= Required task A =
What range of thermal conductivity does the passage below on geothermal probes give for polyethylene?
[Start Source extract]
Polyethylene is currently used in the production of low enthalpy geothermal probes (DIN 8074 standard) [8,9]. Polyethylene has completely replaced metallic materials such as copper and stainless steel used in past installations, which, although characterized by high thermal conductivity, have shown technical problems of a different nature (for example, stray currents, corrosion) coupled with expensive production costs [3,10]. As a matter of fact, polyethylene is a polymer, with good chemical-physical properties (chemical composition, thermal expansion, flexural strength, compressive strength, etc.) and limited production costs. In this regard, all properties of polyethylene such as ductility, flexibility, transportability on site, workability and easy installation make it the best compromise in terms of quality/cost ratio for any type of SGS [10,11]. However, polyethylene exhibits very low thermal conductivity between 0.40 and 0.45 W/mK. Being basically a thermal insulator, it can be considered scarcely adequate for heat exchange purposes [12,13].
Research of new solutions capable of improving the heat exchange performances of SGS also regarding the probes, moved our point of view towards polyethylene materials doped with carbon fibre (CF) in order to produce hybridized geothermal probes [14,15]. Indeed, CF is a material characterized by exceptional mechanical properties and high thermal conductivity (~14 W/mK) [16,17,18]. The hybridization of polyethylene probes with CF would therefore allow a significant increase of the thermo-mechanical performances of the geo-exchange system.
The analysed data are aimed at finding an optimal configuration to enhance both hydraulic and thermal properties of this new probe type. These improvements make the hybridized probes highly suitable for their use as efficient components in geothermal installations, reaching on the whole better economic competitiveness than standard materials on the market [4].

2. Materials and Methods

The experimental idea comes from the observation of multiple limitations due to materials currently used in SGS. For this reason, the use of alternative and innovative composite materials like polymeric ones hybridized with CF has been taken into account [10,19]. CF has peculiar physical and mechanical characteristics that, properly applied on a polymeric material such as for example polyethylene, allows significantly increasing the thermo-mechanical performance of the geo-exchange system. The exclusive use of CF for the construction of the geothermal probes cannot be considered as a realistic solution, since the required economic investment would be too expensive and cannot be compensated even considering the significant benefit in terms of thermal conductivity and heat exchange. In addition, the CF pipes can be only made of rods, as the finished product is absolutely rigid and consequently lacking in flexibility, and also with a limited length (6 m–max value), implying the use of hydraulic joints and not allowing easy procedures during transport and movements in the installation site.
[End Source extract]
[Start Source material]
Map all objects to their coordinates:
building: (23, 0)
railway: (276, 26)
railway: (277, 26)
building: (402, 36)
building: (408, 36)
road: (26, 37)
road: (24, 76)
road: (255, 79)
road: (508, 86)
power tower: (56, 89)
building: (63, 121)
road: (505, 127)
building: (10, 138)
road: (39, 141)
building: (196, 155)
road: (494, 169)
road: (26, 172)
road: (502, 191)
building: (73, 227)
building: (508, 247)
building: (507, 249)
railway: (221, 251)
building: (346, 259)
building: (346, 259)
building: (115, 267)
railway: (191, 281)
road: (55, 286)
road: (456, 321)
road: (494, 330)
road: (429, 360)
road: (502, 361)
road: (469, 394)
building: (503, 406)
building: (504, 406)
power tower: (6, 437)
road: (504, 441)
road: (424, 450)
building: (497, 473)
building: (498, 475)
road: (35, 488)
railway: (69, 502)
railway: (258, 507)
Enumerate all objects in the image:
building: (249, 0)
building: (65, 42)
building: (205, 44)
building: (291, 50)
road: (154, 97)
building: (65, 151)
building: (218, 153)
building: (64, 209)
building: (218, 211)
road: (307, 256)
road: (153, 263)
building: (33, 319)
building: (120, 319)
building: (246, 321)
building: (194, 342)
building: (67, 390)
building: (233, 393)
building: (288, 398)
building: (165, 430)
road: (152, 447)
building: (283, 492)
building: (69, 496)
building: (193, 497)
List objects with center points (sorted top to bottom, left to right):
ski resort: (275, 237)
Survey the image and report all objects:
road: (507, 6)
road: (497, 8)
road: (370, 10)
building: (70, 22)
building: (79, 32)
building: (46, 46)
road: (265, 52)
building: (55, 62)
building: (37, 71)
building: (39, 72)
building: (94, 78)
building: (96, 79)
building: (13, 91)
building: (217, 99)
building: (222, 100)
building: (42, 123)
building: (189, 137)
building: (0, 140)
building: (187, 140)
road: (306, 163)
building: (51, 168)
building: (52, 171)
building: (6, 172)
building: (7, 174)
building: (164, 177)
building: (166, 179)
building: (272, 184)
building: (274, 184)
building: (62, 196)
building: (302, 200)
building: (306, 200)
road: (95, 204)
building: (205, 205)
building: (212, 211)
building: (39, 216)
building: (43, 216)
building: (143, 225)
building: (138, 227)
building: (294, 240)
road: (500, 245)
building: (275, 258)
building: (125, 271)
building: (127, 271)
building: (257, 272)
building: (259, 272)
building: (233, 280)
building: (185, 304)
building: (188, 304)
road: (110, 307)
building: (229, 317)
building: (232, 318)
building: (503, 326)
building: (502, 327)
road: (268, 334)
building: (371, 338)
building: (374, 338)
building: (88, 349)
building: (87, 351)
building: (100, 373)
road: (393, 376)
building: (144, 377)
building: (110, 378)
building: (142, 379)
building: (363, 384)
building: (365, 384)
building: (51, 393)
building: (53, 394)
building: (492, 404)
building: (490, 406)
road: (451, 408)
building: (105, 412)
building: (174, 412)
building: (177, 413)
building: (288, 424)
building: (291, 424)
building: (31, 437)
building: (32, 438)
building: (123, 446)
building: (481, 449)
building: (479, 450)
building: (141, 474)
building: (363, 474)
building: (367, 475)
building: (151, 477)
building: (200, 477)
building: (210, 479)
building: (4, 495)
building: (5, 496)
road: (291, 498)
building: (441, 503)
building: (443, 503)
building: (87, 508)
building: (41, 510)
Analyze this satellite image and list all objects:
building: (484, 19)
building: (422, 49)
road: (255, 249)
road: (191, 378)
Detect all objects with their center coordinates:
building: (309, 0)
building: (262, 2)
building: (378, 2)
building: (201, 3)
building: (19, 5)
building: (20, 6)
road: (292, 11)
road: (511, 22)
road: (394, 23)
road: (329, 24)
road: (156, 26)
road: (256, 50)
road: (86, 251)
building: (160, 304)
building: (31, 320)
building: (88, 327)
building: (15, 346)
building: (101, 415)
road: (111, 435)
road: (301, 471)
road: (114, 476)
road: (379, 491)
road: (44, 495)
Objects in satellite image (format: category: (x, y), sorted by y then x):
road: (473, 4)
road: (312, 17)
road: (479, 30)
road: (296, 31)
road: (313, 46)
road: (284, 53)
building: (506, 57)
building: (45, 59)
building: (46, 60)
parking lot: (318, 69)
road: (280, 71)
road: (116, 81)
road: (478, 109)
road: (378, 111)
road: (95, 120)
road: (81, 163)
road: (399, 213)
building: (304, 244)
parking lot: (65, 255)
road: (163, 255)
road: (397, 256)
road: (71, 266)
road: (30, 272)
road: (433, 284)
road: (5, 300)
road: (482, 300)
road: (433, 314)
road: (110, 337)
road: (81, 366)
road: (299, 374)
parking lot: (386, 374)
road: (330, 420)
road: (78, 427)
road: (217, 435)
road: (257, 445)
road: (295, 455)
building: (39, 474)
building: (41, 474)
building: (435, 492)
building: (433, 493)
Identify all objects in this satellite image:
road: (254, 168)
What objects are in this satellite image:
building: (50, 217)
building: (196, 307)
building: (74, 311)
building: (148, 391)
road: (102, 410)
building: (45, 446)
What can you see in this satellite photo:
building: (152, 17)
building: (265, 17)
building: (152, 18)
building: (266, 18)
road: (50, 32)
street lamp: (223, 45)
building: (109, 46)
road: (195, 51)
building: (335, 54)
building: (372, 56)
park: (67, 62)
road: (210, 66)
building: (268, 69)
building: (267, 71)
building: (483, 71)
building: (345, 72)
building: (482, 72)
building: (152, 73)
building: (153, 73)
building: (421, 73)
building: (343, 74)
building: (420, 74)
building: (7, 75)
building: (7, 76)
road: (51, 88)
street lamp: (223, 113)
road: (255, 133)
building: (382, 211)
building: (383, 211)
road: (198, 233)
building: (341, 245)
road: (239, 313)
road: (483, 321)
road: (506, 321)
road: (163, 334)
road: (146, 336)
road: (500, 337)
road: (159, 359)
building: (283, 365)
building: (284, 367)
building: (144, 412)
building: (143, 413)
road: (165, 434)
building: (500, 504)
[End Source material]
= Required task B =
Reproduce the records verbatim, from their first line up to and including the line with "building: (55, 62)".

= Written solution A =
Between 0.40 and 0.45 W/mK.

= Written solution B =
Map all objects to their coordinates:
building: (23, 0)
railway: (276, 26)
railway: (277, 26)
building: (402, 36)
building: (408, 36)
road: (26, 37)
road: (24, 76)
road: (255, 79)
road: (508, 86)
power tower: (56, 89)
building: (63, 121)
road: (505, 127)
building: (10, 138)
road: (39, 141)
building: (196, 155)
road: (494, 169)
road: (26, 172)
road: (502, 191)
building: (73, 227)
building: (508, 247)
building: (507, 249)
railway: (221, 251)
building: (346, 259)
building: (346, 259)
building: (115, 267)
railway: (191, 281)
road: (55, 286)
road: (456, 321)
road: (494, 330)
road: (429, 360)
road: (502, 361)
road: (469, 394)
building: (503, 406)
building: (504, 406)
power tower: (6, 437)
road: (504, 441)
road: (424, 450)
building: (497, 473)
building: (498, 475)
road: (35, 488)
railway: (69, 502)
railway: (258, 507)
Enumerate all objects in the image:
building: (249, 0)
building: (65, 42)
building: (205, 44)
building: (291, 50)
road: (154, 97)
building: (65, 151)
building: (218, 153)
building: (64, 209)
building: (218, 211)
road: (307, 256)
road: (153, 263)
building: (33, 319)
building: (120, 319)
building: (246, 321)
building: (194, 342)
building: (67, 390)
building: (233, 393)
building: (288, 398)
building: (165, 430)
road: (152, 447)
building: (283, 492)
building: (69, 496)
building: (193, 497)
List objects with center points (sorted top to bottom, left to right):
ski resort: (275, 237)
Survey the image and report all objects:
road: (507, 6)
road: (497, 8)
road: (370, 10)
building: (70, 22)
building: (79, 32)
building: (46, 46)
road: (265, 52)
building: (55, 62)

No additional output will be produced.